EXERCISE DESCRIPTION: Your answer must be the records below repeated word for word, with no pictures in it.

[Transcribed page contents]

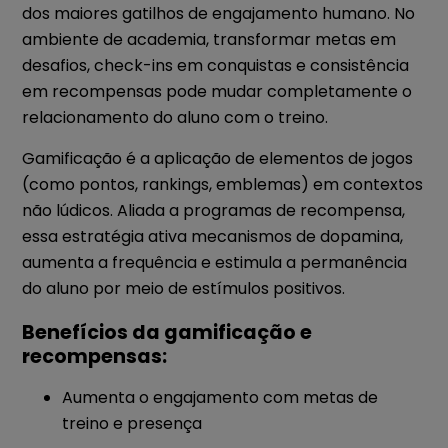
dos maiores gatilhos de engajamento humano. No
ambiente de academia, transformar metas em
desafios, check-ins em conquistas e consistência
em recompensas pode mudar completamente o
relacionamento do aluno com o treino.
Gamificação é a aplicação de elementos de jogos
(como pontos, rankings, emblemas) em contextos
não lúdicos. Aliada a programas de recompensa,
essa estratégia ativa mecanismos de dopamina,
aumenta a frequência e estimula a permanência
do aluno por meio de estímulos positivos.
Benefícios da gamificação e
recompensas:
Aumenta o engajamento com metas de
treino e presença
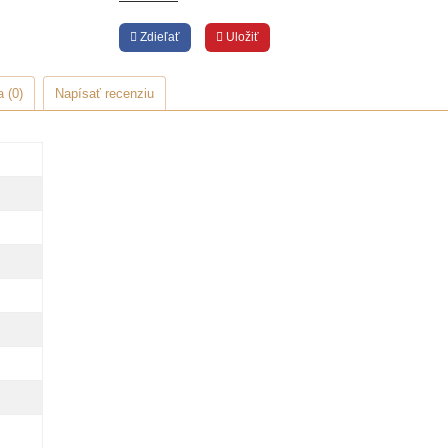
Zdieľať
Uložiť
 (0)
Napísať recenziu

REPLY TO THE EXERCISE:
dos maiores gatilhos de engajamento humano. No
ambiente de academia, transformar metas em
desafios, check-ins em conquistas e consistência
em recompensas pode mudar completamente o
relacionamento do aluno com o treino.
Gamificação é a aplicação de elementos de jogos
(como pontos, rankings, emblemas) em contextos
não lúdicos. Aliada a programas de recompensa,
essa estratégia ativa mecanismos de dopamina,
aumenta a frequência e estimula a permanência
do aluno por meio de estímulos positivos.
Benefícios da gamificação e
recompensas:
Aumenta o engajamento com metas de
treino e presença
Zdieľať
Uložiť
 (0)
Napísať recenziu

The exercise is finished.